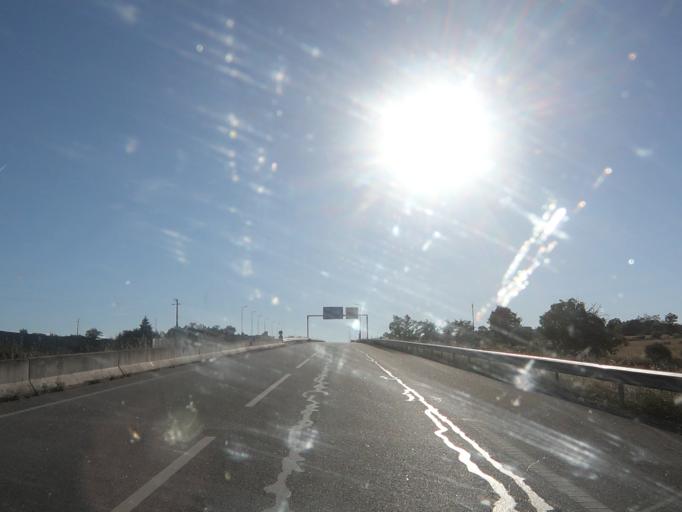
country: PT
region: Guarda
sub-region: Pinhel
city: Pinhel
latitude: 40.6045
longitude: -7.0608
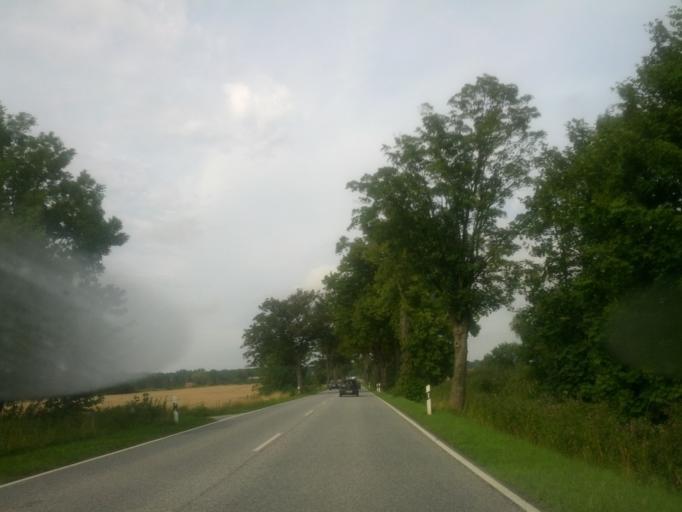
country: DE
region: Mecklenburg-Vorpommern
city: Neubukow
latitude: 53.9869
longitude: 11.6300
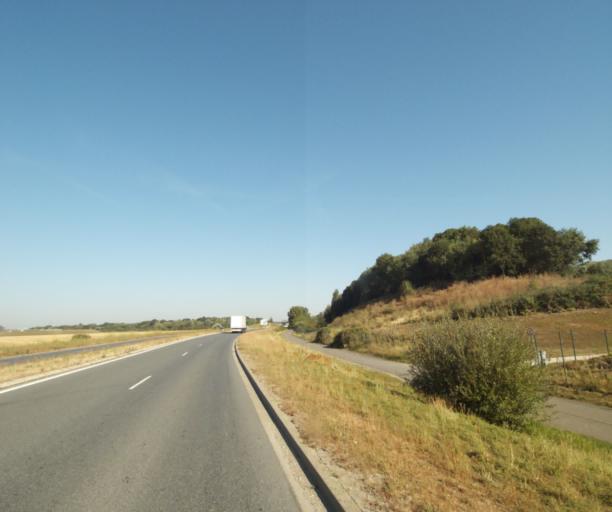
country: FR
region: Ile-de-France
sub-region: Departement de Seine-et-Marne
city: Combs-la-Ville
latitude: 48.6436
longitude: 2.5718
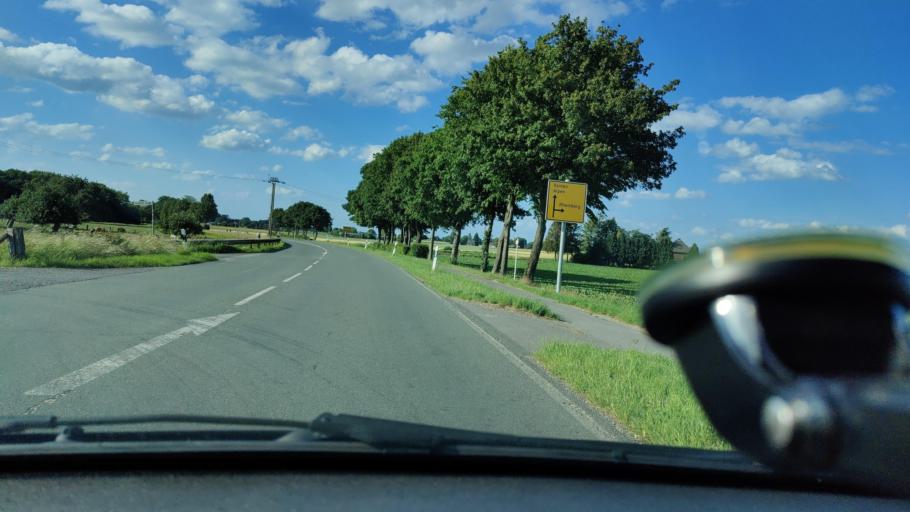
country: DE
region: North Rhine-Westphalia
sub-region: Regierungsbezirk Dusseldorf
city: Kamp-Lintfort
----
Reproduce the entire listing above verbatim, leaving out the pictures.

[TASK ANSWER]
country: PT
region: Guarda
sub-region: Pinhel
city: Pinhel
latitude: 40.6045
longitude: -7.0608
country: DE
region: Mecklenburg-Vorpommern
city: Neubukow
latitude: 53.9869
longitude: 11.6300
country: FR
region: Ile-de-France
sub-region: Departement de Seine-et-Marne
city: Combs-la-Ville
latitude: 48.6436
longitude: 2.5718
country: DE
region: North Rhine-Westphalia
sub-region: Regierungsbezirk Dusseldorf
city: Kamp-Lintfort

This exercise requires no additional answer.